Yes, I’ve gone quiet again of late. Sorry. Illness and work have conspired to make me feel like poo.
Still, an interesting tidbit from the whole “did Peter Mandelson get up to anything dodgy with Russian oligarchs?” thing that’s been knocking around for the last week or so, from the invaluable Unspeak:
So as to head off any suggestion of impropriety, the Telegraph has been asking the EU for the records of all Mandelson’s meetings with Deripaska while the former was trade commissioner. The EU’s response is not exactly helpful…
It all comes down to the definition of what is a “document” according to EU regulation 1049/2001. Exciting, eh? Nonetheless, it’s well worth reading the whole thing. This kind of obfuscation and obstructionism isn’t unique to the EU, of course – but by god, Brussels doesn’t do these things by half…

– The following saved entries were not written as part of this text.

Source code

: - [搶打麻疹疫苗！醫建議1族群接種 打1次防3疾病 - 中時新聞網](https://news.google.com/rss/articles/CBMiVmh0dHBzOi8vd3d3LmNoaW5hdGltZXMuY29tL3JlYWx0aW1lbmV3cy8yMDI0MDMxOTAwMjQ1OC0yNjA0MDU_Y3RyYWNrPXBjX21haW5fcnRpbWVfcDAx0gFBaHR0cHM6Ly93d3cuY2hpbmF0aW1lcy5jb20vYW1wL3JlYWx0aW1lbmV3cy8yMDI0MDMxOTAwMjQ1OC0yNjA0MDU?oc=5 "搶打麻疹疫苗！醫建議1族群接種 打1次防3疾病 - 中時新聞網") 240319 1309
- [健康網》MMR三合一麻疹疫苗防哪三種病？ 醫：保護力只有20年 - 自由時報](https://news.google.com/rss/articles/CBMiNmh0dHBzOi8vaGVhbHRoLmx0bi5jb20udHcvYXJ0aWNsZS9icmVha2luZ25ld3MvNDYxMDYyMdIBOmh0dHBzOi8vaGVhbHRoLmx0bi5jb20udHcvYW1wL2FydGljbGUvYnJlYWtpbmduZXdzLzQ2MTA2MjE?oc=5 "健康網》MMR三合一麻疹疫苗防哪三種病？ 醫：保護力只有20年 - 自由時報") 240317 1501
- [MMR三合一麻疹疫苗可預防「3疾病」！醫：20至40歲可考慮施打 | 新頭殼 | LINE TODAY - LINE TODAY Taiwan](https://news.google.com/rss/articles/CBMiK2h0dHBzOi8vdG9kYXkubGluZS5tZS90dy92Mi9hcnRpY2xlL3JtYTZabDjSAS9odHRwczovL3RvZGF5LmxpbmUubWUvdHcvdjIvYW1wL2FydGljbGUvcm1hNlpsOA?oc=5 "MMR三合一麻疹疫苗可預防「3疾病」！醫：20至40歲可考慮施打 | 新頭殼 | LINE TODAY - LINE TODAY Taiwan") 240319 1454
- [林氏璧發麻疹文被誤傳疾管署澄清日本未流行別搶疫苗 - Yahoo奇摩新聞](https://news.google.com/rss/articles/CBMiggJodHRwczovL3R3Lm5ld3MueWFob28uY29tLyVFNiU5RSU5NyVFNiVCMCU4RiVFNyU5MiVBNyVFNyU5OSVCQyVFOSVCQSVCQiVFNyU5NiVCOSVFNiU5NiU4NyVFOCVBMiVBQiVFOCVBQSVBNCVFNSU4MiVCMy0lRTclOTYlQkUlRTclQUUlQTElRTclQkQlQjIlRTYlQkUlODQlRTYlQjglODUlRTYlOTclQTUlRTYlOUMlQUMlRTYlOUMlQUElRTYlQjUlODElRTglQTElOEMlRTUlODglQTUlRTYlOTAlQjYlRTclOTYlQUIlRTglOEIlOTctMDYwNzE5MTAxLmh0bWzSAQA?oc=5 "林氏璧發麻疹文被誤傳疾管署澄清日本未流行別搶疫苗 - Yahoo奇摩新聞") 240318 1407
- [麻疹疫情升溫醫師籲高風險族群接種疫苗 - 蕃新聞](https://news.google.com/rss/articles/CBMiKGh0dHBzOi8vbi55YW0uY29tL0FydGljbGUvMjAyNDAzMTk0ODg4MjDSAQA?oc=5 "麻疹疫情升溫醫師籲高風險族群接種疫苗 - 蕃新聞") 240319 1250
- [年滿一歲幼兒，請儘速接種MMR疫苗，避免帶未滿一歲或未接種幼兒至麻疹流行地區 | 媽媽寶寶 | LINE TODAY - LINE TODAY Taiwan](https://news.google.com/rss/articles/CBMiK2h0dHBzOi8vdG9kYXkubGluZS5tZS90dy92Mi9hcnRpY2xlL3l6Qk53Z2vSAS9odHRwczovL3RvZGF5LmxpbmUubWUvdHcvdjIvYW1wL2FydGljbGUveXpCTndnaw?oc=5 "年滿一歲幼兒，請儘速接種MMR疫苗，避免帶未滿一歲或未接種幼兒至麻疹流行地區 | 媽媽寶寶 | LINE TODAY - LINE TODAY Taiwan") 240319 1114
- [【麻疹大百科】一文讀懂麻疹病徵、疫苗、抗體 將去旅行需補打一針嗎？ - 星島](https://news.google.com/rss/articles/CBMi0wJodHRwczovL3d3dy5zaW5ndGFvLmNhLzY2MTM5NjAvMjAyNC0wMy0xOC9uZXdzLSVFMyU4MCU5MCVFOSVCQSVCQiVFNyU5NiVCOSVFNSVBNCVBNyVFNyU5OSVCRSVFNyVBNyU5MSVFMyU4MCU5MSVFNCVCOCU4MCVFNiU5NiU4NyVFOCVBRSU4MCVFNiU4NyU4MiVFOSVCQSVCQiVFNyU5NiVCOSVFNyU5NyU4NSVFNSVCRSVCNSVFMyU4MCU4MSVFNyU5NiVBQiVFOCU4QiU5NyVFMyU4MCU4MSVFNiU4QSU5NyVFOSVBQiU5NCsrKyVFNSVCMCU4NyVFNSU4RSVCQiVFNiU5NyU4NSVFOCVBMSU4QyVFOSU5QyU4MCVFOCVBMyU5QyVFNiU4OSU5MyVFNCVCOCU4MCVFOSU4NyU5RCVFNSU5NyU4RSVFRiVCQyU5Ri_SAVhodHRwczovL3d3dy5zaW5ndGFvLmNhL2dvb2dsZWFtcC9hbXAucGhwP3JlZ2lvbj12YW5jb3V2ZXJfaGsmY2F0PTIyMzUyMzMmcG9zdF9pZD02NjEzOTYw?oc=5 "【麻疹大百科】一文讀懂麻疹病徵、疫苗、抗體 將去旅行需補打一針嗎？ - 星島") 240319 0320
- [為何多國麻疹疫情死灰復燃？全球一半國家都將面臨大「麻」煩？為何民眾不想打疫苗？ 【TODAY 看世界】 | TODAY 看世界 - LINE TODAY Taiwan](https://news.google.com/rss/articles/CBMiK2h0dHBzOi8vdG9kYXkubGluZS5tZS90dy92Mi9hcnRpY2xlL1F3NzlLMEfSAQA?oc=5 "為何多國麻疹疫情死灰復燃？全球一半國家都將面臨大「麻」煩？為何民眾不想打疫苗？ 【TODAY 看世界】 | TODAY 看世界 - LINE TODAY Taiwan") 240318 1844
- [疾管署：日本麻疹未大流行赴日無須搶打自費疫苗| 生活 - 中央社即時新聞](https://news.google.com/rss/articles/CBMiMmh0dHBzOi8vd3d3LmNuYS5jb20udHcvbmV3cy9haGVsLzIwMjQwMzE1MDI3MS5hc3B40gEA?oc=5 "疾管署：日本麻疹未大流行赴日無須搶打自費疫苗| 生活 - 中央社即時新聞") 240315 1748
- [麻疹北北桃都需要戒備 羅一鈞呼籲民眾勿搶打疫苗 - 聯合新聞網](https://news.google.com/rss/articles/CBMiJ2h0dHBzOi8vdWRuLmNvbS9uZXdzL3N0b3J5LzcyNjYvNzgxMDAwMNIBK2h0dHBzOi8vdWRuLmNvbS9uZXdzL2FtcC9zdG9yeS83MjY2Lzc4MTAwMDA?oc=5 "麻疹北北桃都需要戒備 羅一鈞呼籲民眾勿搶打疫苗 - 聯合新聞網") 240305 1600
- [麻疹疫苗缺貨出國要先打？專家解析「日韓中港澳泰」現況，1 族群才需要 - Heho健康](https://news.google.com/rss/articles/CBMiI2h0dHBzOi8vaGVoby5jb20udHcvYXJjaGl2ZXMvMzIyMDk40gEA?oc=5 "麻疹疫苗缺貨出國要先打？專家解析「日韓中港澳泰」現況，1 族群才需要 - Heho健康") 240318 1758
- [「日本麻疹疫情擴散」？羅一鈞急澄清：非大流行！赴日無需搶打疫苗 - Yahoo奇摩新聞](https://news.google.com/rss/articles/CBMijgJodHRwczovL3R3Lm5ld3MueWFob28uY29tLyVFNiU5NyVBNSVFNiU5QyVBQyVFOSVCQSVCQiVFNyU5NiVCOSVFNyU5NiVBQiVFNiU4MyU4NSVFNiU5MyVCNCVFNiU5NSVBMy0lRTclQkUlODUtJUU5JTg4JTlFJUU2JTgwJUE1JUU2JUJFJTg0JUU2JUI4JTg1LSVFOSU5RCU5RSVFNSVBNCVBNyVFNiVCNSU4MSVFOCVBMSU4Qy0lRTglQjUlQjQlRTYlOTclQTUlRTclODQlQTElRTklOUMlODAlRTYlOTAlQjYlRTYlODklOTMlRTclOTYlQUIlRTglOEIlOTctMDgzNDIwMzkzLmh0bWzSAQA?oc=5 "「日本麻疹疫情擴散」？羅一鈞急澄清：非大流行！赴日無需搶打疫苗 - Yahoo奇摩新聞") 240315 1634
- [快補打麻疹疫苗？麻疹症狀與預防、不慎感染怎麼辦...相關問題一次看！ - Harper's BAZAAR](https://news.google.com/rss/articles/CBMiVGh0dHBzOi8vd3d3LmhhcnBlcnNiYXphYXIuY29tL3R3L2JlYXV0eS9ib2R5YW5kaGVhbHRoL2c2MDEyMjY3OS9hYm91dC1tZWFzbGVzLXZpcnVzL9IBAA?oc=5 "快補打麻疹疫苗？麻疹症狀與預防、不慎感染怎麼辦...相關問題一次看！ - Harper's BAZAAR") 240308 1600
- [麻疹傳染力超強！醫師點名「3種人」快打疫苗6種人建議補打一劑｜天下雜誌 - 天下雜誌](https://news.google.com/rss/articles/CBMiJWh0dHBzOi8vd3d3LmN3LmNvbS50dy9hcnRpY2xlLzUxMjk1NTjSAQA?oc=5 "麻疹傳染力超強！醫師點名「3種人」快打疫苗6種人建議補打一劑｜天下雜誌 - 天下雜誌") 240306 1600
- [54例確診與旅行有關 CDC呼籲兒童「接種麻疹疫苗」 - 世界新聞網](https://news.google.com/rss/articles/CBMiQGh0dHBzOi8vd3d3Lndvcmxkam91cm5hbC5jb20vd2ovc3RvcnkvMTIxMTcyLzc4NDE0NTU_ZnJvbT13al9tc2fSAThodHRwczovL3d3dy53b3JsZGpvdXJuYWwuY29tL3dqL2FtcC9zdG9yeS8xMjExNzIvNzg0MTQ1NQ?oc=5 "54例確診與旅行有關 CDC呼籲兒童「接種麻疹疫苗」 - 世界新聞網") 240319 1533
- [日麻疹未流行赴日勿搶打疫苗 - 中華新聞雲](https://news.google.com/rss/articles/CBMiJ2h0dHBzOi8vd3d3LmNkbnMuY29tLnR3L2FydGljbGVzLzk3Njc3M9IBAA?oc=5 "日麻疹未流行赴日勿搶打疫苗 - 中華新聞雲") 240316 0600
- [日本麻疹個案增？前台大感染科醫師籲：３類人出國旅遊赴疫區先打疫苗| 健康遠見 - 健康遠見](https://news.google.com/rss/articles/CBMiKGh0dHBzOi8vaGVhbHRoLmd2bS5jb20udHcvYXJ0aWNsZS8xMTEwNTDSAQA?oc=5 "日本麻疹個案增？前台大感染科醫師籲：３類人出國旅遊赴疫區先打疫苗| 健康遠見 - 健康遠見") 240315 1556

(This sort of thing, you’ll be unsurprised to learn, is the reason that the EU receives so little press coverage – working out precisely what its rules and regulations are is one of the most tedious things imaginable, and even if you do happen to have a journalist or blogger determined enough to manage to track it down before the news cycle has moved on, you’re then stuck with all kinds of petty squabbles over terminology. It’s fairly surprising that any EU news ever gets out, in fact…)
In any case, this all follows rather neatly from recent responses from GrahnLaw, Julien Frisch and Re: Europa to a Statewatch paper suggesting methods to achieve “greater openness, transparency and democracy in the EU” (WARNING – PDF). Worth a look – because I doubt there’s an EU-watcher out there who wouldn’t wish for more of all three.
My plea to the European Union thoughout my five and a half years of trying to blog about it remains the same as it ever was: Please, please stop being so boring and incomprehensible. Pretty please?